-------- Supplied information --------
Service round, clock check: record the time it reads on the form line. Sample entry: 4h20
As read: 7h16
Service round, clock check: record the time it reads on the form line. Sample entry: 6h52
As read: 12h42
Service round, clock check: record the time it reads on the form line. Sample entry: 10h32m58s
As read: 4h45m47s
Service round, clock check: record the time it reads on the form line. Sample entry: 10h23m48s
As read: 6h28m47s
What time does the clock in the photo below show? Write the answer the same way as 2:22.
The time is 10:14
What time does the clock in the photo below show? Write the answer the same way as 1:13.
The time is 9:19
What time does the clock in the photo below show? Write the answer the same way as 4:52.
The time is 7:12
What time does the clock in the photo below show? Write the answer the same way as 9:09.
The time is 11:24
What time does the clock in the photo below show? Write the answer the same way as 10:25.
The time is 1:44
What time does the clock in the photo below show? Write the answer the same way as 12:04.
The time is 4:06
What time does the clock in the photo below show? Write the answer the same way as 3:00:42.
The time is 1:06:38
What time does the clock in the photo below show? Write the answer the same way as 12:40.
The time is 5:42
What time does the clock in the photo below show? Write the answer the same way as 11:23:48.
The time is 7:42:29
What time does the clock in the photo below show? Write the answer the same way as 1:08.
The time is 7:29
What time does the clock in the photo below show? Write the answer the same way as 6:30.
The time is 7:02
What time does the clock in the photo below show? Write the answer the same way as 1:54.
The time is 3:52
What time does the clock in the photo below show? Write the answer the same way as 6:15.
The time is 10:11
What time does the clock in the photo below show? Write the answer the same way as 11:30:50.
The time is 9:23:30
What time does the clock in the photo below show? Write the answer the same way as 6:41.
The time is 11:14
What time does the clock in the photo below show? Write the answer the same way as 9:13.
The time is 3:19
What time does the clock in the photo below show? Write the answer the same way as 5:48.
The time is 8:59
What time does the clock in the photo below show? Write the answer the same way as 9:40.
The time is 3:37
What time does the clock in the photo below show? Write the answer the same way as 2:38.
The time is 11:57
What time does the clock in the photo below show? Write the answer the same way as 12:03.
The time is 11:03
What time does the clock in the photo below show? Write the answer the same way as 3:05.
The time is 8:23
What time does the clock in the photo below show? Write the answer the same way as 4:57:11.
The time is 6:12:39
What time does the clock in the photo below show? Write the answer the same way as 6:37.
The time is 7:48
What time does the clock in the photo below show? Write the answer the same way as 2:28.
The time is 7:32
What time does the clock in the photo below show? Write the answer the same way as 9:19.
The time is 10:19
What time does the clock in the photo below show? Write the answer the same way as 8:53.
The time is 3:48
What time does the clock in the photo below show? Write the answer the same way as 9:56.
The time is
--------
- **Direction**
Update only the stretch of the data that opens with the line containing "way as 11:23:48." and closes with the end of the data, changing "The time is" to "Reading:" and leaving everything else as it is.

- **Result of the task**
What time does the clock in the photo below show? Write the answer the same way as 11:23:48.
Reading: 7:42:29
What time does the clock in the photo below show? Write the answer the same way as 1:08.
Reading: 7:29
What time does the clock in the photo below show? Write the answer the same way as 6:30.
Reading: 7:02
What time does the clock in the photo below show? Write the answer the same way as 1:54.
Reading: 3:52
What time does the clock in the photo below show? Write the answer the same way as 6:15.
Reading: 10:11
What time does the clock in the photo below show? Write the answer the same way as 11:30:50.
Reading: 9:23:30
What time does the clock in the photo below show? Write the answer the same way as 6:41.
Reading: 11:14
What time does the clock in the photo below show? Write the answer the same way as 9:13.
Reading: 3:19
What time does the clock in the photo below show? Write the answer the same way as 5:48.
Reading: 8:59
What time does the clock in the photo below show? Write the answer the same way as 9:40.
Reading: 3:37
What time does the clock in the photo below show? Write the answer the same way as 2:38.
Reading: 11:57
What time does the clock in the photo below show? Write the answer the same way as 12:03.
Reading: 11:03
What time does the clock in the photo below show? Write the answer the same way as 3:05.
Reading: 8:23
What time does the clock in the photo below show? Write the answer the same way as 4:57:11.
Reading: 6:12:39
What time does the clock in the photo below show? Write the answer the same way as 6:37.
Reading: 7:48
What time does the clock in the photo below show? Write the answer the same way as 2:28.
Reading: 7:32
What time does the clock in the photo below show? Write the answer the same way as 9:19.
Reading: 10:19
What time does the clock in the photo below show? Write the answer the same way as 8:53.
Reading: 3:48
What time does the clock in the photo below show? Write the answer the same way as 9:56.
Reading:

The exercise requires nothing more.